Large Audio-language Models (LAMs) have recently enabled powerful speech-based interactions by coupling audio encoders with Large Language Models (LLMs). However, the security of LAMs under adversarial attacks remains underexplored, especially through audio jailbreaks that craft malicious audio prompts to bypass alignment. Existing efforts primarily rely on converting text-based attacks into speech or applying shallow signal-level perturbations, overlooking the impact of human speech's expressive variations on LAM alignment robustness. To address this gap, we propose StyleBreak, a novel style-aware audio jailbreak framework that systematically investigates how diverse human speech attributes affect LAM alignment robustness. Specifically, StyleBreak employs a two-stage style-aware transformation pipeline that perturbs both textual content and audio to control linguistic, paralinguistic, and extralinguistic attributes. Furthermore, we develop a query-adaptive policy network that automatically searches for adversarial styles to enhance the efficiency of LAM jailbreak exploration. Extensive evaluations demonstrate that LAMs exhibit critical vulnerabilities when exposed to diverse human speech attributes. Moreover, StyleBreak achieves substantial improvements in attack effectiveness and efficiency across multiple attack paradigms, highlighting the urgent need for more robust alignment in LAMs.

Paper Structure

This paper contains 25 sections, 2 equations, 8 figures, 4 tables.

Figures (8)

  • Figure 1: The overall framework of StyleBreak.
  • Figure 2: Attack success rates of 6 harmful queries under 20 style configurations in Qwen2-Audio.

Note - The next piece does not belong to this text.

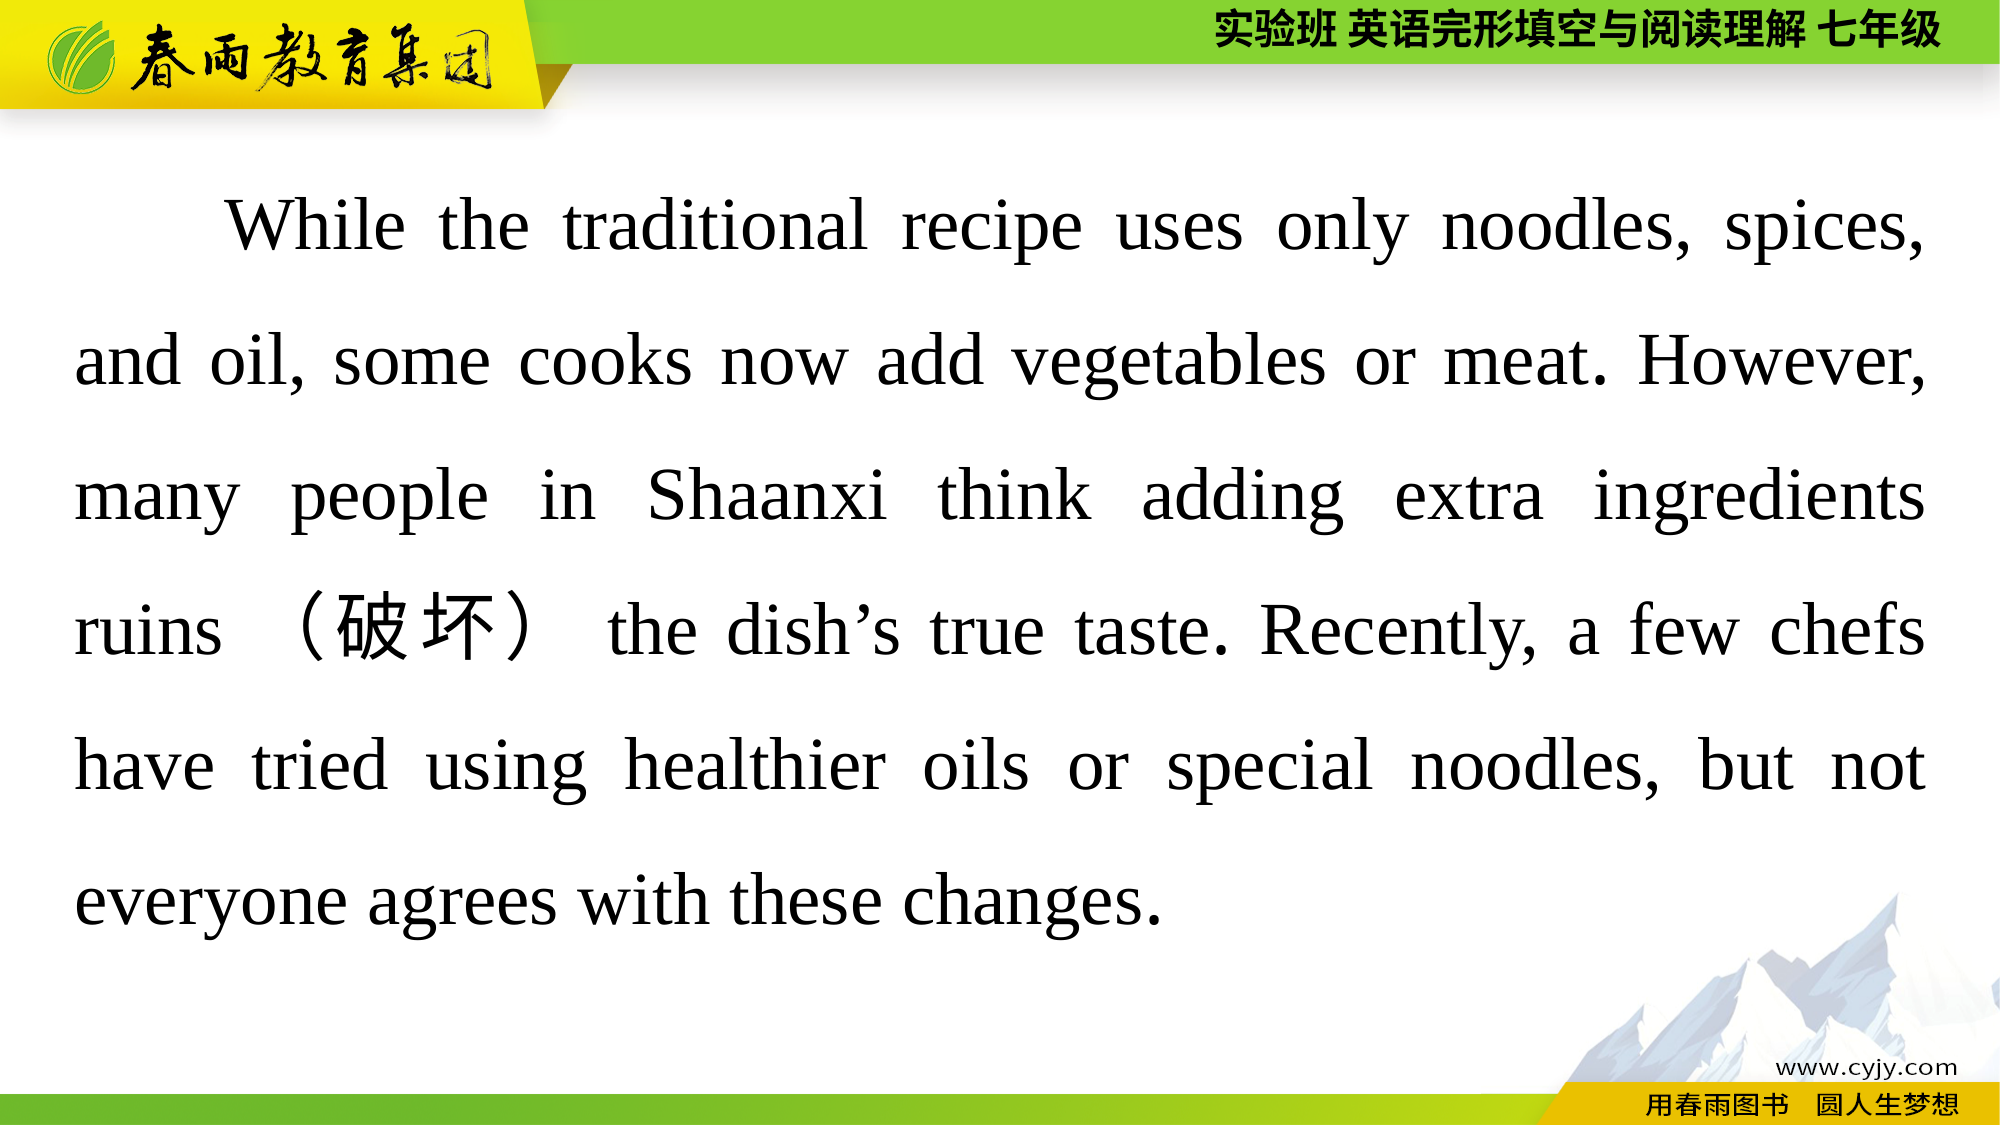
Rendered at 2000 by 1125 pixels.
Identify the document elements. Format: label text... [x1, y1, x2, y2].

list While the traditional recipe uses only noodles, spices, and oil, some cooks now add vegetables or meat. However, many people in Shaanxi think adding extra ingredients ruins（破坏）the dish’s true taste. Recently, a few chefs have tried using healthier oils or special noodles, but not everyone agrees with these changes. [59, 122, 1944, 939]
picture [0, 0, 2000, 1125]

Peak shifts across curves reflect strong query-specific sensitivity, rather than uniform jailbreak success trends.
  • Figure 3: LAM alignment robustness under variations in different speech attributes. Includes (a) emotion-driven linguistic, (b) emotion-controlled paralinguistic, (c) age-controlled extralinguistic, and (d) gender-controlled extralinguistic variations.
  • Figure 4: Effects of the query iteration w.r.t. ASR.
  • Figure 5: t-SNE visualization of backbone LLM last hidden layer's representation of harmful vs. benign questions. The harmful/benign_text denotes LAMs prompted with text queries, while harmful/benign_audio denote LAMs with audio queries.